I woke up and I knew something was wrong, something
had changed. I can smell my bad breath on the cushion. I feel cludgy and
heavy headed. The painkillers did more than make me just sleep. I feel like I’ve
been knocked out by a sucker punch. My throat is dry with that bitter taste still
lurking at the back of my mouth. It was my phone’s electronic trill that woke
me. I heard it, muffled, vague and distant. I was sleeping deep at the bottom
of a warm ocean. I ignored it and ignored it again. I don’t know how many
times it rang before I swum to the surface. It was mum. I knew instantly
something was wrong. Guilt stabs me in the stomach and I feel sick. She
doesn’t usually ring me. I immediately wonder if Rob is ok. I want to ring
her straight back but hesitate, fearful. It’s like the middle of the night
phone call you hope you will never get. I’m worried.
When it rings again, I take a quick breath like it
hurts. This early morning call I dread to answer. The word ‘MUM’ flashing orange
over and over makes me pick up. Her voice is different. Broken. Quieter
than ever. I’m scared. “Are you ok?” she whispers so quietly I barely hear.
“Please tell me you’re ok Ella. I want to see you.” She speaks so softly,
compellingly and I feel powerless. I tell her I’m fine and that I want to see
her too. I try and shake the fluffy stuffing out of my head.
“Why?” I ask her. “What’s the matter? What’s
happened? Is Rob ok?” She starts to tell me to calm down but I don’t.
“What’s happened? Tell me!”
“Just come here, please, Ella.” She says.
My foot is hurting me again. I tell her, “I’m not
ready. I’ve just woken up. I can’t just come now and how am I going to get
there?”
Then I think I don’t even know where my crutches are. “Where’s
Rob?” I say again.
She answers with a gentle snap. “Calm down! Rob’s
here, with me. We both want you to come over here now.”

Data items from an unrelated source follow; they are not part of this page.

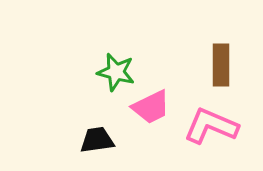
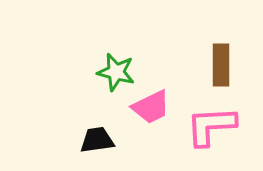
pink L-shape: rotated 26 degrees counterclockwise
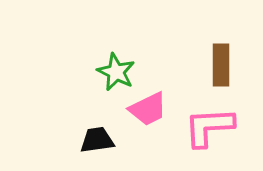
green star: rotated 12 degrees clockwise
pink trapezoid: moved 3 px left, 2 px down
pink L-shape: moved 2 px left, 1 px down
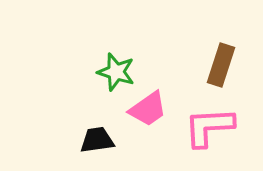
brown rectangle: rotated 18 degrees clockwise
green star: rotated 9 degrees counterclockwise
pink trapezoid: rotated 9 degrees counterclockwise
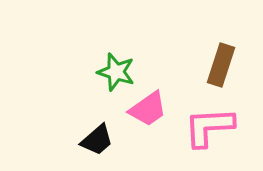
black trapezoid: rotated 147 degrees clockwise
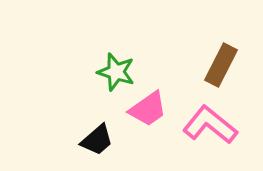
brown rectangle: rotated 9 degrees clockwise
pink L-shape: moved 1 px right, 2 px up; rotated 42 degrees clockwise
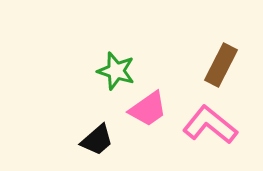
green star: moved 1 px up
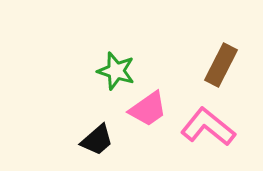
pink L-shape: moved 2 px left, 2 px down
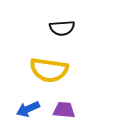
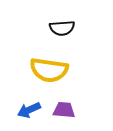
blue arrow: moved 1 px right, 1 px down
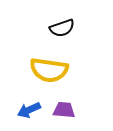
black semicircle: rotated 15 degrees counterclockwise
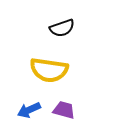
purple trapezoid: rotated 10 degrees clockwise
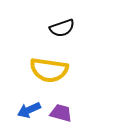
purple trapezoid: moved 3 px left, 3 px down
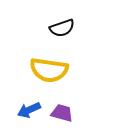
purple trapezoid: moved 1 px right
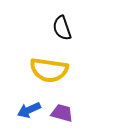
black semicircle: rotated 90 degrees clockwise
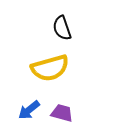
yellow semicircle: moved 1 px right, 2 px up; rotated 24 degrees counterclockwise
blue arrow: rotated 15 degrees counterclockwise
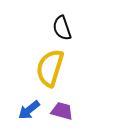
yellow semicircle: rotated 123 degrees clockwise
purple trapezoid: moved 2 px up
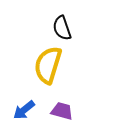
yellow semicircle: moved 2 px left, 3 px up
blue arrow: moved 5 px left
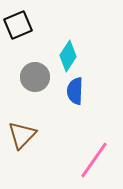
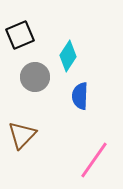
black square: moved 2 px right, 10 px down
blue semicircle: moved 5 px right, 5 px down
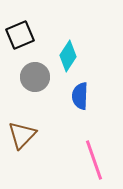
pink line: rotated 54 degrees counterclockwise
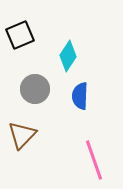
gray circle: moved 12 px down
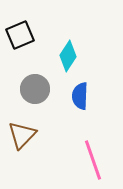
pink line: moved 1 px left
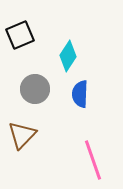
blue semicircle: moved 2 px up
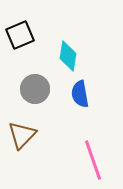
cyan diamond: rotated 24 degrees counterclockwise
blue semicircle: rotated 12 degrees counterclockwise
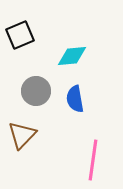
cyan diamond: moved 4 px right; rotated 76 degrees clockwise
gray circle: moved 1 px right, 2 px down
blue semicircle: moved 5 px left, 5 px down
pink line: rotated 27 degrees clockwise
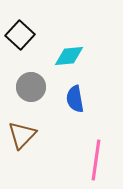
black square: rotated 24 degrees counterclockwise
cyan diamond: moved 3 px left
gray circle: moved 5 px left, 4 px up
pink line: moved 3 px right
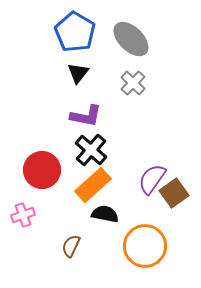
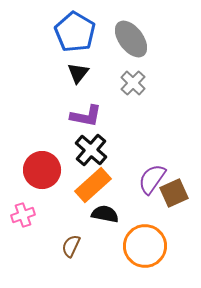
gray ellipse: rotated 9 degrees clockwise
brown square: rotated 12 degrees clockwise
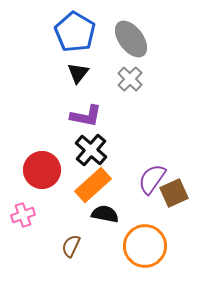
gray cross: moved 3 px left, 4 px up
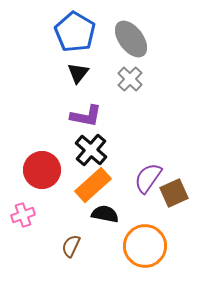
purple semicircle: moved 4 px left, 1 px up
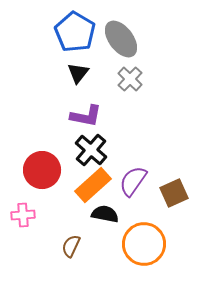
gray ellipse: moved 10 px left
purple semicircle: moved 15 px left, 3 px down
pink cross: rotated 15 degrees clockwise
orange circle: moved 1 px left, 2 px up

Surprised and a tiny bit relieved, I groan and reply,
“Is he ok? Look, I’m sorry, I don’t feel well. I just woke up.”
“Come over now Ella. Please. Call a cab. I will pay.”

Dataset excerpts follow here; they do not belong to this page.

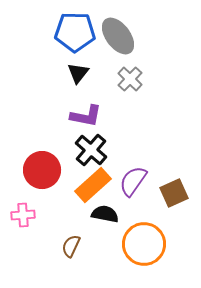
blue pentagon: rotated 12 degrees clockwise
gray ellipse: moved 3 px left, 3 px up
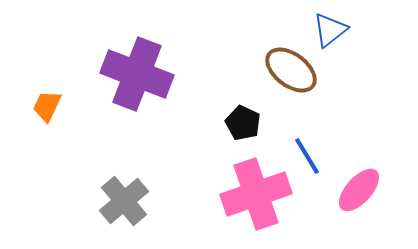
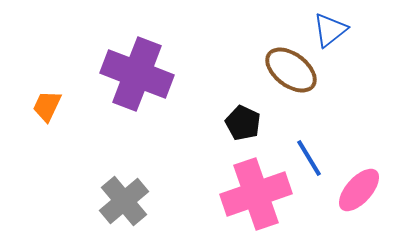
blue line: moved 2 px right, 2 px down
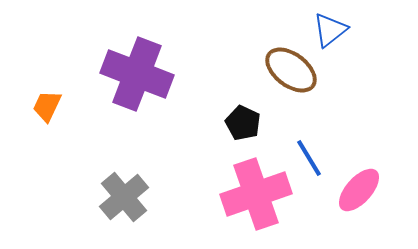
gray cross: moved 4 px up
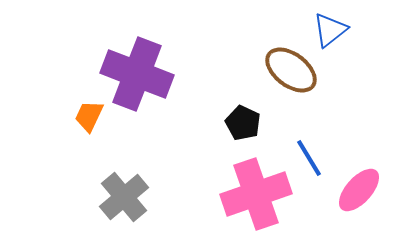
orange trapezoid: moved 42 px right, 10 px down
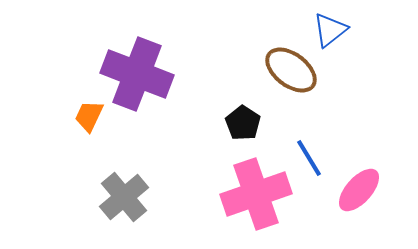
black pentagon: rotated 8 degrees clockwise
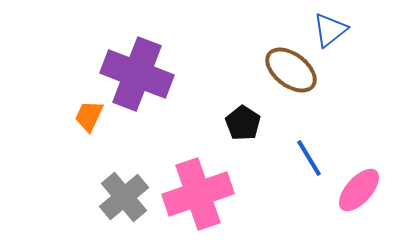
pink cross: moved 58 px left
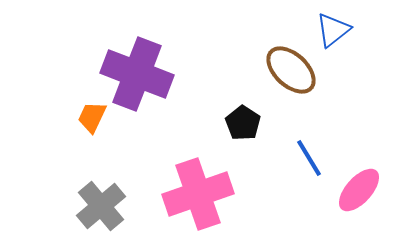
blue triangle: moved 3 px right
brown ellipse: rotated 6 degrees clockwise
orange trapezoid: moved 3 px right, 1 px down
gray cross: moved 23 px left, 9 px down
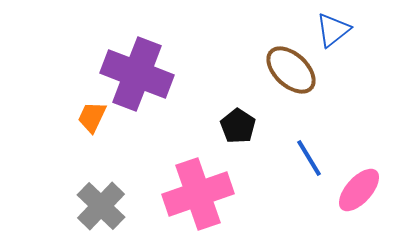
black pentagon: moved 5 px left, 3 px down
gray cross: rotated 6 degrees counterclockwise
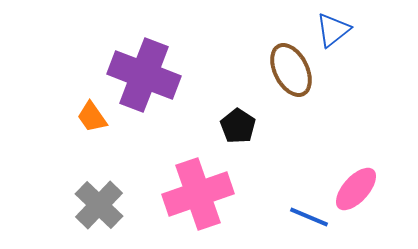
brown ellipse: rotated 20 degrees clockwise
purple cross: moved 7 px right, 1 px down
orange trapezoid: rotated 60 degrees counterclockwise
blue line: moved 59 px down; rotated 36 degrees counterclockwise
pink ellipse: moved 3 px left, 1 px up
gray cross: moved 2 px left, 1 px up
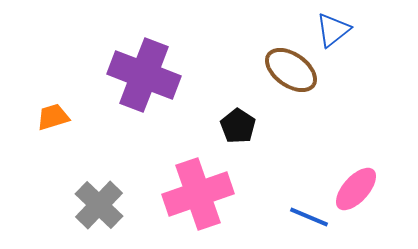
brown ellipse: rotated 28 degrees counterclockwise
orange trapezoid: moved 39 px left; rotated 108 degrees clockwise
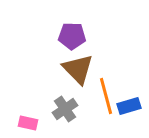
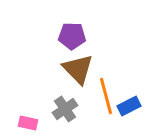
blue rectangle: rotated 10 degrees counterclockwise
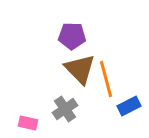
brown triangle: moved 2 px right
orange line: moved 17 px up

“What is going on? I mean, why the rush?”
“Seriously Ella, this is not a joke.” I start to feel
angry. I think she’s hiding something from me. I think she’s lying.
Something has happened to Rob. “Ella, come home, please. We need to talk to
you.” I hang up the phone. It looks like I don’t have a choice.
My foot hurts again with a twinge, an ouch and a
throb. I start to look for my bag of painkillers but they have gone. I
thought they were by the sofa. I look around but I cannot see them anywhere.
I look in cupboards, under cushions and even in the microwave, places where I
know they won’t be. My foot hurts more still and I get frustrated, hot and
angry. Then I think Rob has moved them. Oh God. He’s taken them, he’s gone
and taken an overdose with my painkillers. He’s gone and done himself in. That’s
why mum rang me. He is dead! It hurts all over now, inside and out. I feel like
I’ve been shot in the foot, put through a meat grinder, then sprinkled with
lemon juice and chilli powder. I’m burning up and will just have to make do
without my drugs bag. I find a box of Paracetamol in the drawer in the
kitchen. I take three with a full glass of warm tap water and say a prayer for
my liver. I start to dress slowly, carefully reassembling myself in the grubby
clothes I wore yesterday. I gently pull on my smelly trainers leaving the
laces untied making a mental note to put them in the washing machine soon. The
backs slide off my heels with every hop. I find my crutches lying on the floor
nearby. I pick them up, cold metal in hand, one by one, and summon all of my
strength from deep within. I have to do this. I go back to my phone to call a
cab. They know it’s me. I’m in no mood for small talk. I say, “Hurry it up,
yeah,” and then sit on the sofa and wait.